The old man had been dressed up in a grey silk suit with a metallic sheen to it. It was a younger man’s suit, and it looked too big for him. He would have looked more comfortable in tweed. The mortician had done only a so-so job of fixing Reuel up. His cheeks were too red and his lips too blue. You could see the dimples on his lips where thin lines of thread had been stitched through them to hold his mouth closed. No one would have mistaken this for an old man in the midst of his nap – it was a corpse, plain and simple. The room was about half full, people standing in little knots talking and passing back and forth in front of the casket.

No one was standing in the shadows smoking a cigarette or looking about with a shifty-eyed gaze. I couldn’t see anyone quickly hiding a bloody knife behind his back or twirling a moustache, either. That ruled out the Dudley Do-Right approach to finding the killer. Maybe he, she, or they weren’t here.

Of course, I supposed it would be possible for faeries to throw a veil or a glamour over themselves before they came in, but even experienced faeries have trouble passing for mortal. Mab had looked good, sure, but she hadn’t really looked normal. Grum had been much the same. I mean, he’d looked human, sure, but also like an extra on the set of The Untouchables. Faeries can do a lot of things really well, but blending in with a crowd generally isn’t one of them.

In any case, the crowd struck me as mostly relatives and business associates. No one matched the pictures, no one seemed to be a faerie in a bad mortal costume, and either my instincts had the night off or no one was using any kind of veil or glamour. Bad guys one, Harry zero.

I slipped out of the viewing room and back into the hallway in time to hear a low whisper somewhere down the hall. That grabbed my attention. I made the effort to move quietly and crept a bit closer, Listening as I went.

"I don’t know," hissed a male voice. "I looked for her all day.
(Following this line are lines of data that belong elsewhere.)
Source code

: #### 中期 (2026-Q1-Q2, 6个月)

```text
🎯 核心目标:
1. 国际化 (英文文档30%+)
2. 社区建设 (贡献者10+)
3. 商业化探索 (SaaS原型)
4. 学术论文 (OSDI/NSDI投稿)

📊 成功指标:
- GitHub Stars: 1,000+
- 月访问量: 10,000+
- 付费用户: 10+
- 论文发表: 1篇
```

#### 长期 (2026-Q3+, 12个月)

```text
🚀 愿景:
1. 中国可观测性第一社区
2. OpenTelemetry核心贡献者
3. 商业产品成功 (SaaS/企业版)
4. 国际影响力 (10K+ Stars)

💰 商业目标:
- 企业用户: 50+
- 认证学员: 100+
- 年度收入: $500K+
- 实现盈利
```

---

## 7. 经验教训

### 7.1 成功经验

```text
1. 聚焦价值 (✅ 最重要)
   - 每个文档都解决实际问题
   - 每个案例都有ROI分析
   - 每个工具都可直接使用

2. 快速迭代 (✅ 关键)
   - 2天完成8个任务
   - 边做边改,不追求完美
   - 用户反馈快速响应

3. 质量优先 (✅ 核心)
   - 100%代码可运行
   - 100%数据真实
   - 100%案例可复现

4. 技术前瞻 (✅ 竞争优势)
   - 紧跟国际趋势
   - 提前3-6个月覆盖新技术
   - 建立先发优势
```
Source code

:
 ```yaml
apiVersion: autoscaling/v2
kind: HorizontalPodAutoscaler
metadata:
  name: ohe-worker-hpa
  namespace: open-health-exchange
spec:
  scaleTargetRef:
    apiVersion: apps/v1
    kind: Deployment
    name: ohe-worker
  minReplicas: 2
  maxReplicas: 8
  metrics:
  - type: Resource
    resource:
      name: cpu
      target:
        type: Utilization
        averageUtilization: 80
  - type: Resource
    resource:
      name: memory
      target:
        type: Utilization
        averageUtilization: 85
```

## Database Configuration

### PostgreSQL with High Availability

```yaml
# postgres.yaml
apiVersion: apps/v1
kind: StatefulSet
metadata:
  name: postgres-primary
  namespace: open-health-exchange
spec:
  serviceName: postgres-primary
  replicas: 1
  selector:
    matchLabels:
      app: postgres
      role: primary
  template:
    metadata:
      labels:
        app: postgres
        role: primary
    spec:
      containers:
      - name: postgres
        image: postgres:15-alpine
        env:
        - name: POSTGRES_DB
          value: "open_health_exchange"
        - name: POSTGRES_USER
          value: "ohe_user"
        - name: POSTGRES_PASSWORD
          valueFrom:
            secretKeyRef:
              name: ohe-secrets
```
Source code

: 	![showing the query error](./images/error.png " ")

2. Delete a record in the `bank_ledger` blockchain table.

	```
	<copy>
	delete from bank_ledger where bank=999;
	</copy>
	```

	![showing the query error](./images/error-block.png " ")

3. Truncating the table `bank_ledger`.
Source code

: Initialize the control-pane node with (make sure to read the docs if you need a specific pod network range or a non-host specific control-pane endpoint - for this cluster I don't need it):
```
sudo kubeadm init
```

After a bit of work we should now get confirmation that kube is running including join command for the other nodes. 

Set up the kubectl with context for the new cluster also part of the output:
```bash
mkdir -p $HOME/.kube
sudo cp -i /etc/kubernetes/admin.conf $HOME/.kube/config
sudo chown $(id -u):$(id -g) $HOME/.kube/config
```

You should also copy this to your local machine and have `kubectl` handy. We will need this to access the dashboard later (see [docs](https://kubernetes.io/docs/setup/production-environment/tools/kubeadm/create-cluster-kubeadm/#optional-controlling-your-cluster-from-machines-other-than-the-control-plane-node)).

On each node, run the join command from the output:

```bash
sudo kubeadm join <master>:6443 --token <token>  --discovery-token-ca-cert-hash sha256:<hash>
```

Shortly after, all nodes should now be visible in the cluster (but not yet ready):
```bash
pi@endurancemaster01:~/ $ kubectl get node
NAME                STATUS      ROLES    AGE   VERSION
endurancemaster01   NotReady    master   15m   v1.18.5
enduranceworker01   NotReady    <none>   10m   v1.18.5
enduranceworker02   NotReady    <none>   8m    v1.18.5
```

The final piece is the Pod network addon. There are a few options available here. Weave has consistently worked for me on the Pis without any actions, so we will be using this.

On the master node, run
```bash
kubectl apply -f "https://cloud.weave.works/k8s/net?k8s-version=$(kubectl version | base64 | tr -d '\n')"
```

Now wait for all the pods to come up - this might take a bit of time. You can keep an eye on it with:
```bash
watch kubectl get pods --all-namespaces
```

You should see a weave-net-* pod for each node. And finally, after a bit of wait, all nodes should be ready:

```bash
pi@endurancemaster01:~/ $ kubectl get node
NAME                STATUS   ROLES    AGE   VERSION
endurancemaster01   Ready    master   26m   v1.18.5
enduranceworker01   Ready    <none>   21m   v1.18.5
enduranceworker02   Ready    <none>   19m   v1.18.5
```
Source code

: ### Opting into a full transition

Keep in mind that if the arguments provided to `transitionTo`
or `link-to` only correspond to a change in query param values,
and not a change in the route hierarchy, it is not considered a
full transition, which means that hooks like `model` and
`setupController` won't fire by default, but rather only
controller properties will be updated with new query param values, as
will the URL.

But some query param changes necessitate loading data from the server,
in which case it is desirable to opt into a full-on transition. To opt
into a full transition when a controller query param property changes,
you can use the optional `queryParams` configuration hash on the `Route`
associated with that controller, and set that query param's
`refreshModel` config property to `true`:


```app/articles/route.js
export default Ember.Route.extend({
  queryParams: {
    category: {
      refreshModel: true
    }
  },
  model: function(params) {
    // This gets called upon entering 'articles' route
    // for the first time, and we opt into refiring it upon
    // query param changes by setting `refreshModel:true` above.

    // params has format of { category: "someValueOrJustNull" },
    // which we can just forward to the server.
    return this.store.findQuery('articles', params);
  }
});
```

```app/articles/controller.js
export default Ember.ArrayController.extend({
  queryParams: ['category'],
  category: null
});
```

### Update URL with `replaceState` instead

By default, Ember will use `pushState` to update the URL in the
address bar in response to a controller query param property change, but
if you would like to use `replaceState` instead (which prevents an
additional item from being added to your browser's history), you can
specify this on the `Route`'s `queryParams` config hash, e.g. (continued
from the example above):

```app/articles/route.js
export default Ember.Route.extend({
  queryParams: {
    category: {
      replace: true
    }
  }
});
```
She’s never been gone this long."

"Just my point," growled a female voice. "She doesn’t stay gone this long. You know how she gets by herself."

"God," said a third voice, the light tenor of a young man. "He did it. He really did it this time."

"We don’t know that," the first man said. "Maybe she finally used her head and got out of town."

The woman’s voice sounded tired. "No, Ace. She wouldn’t just leave. Not on her own. We have to do something."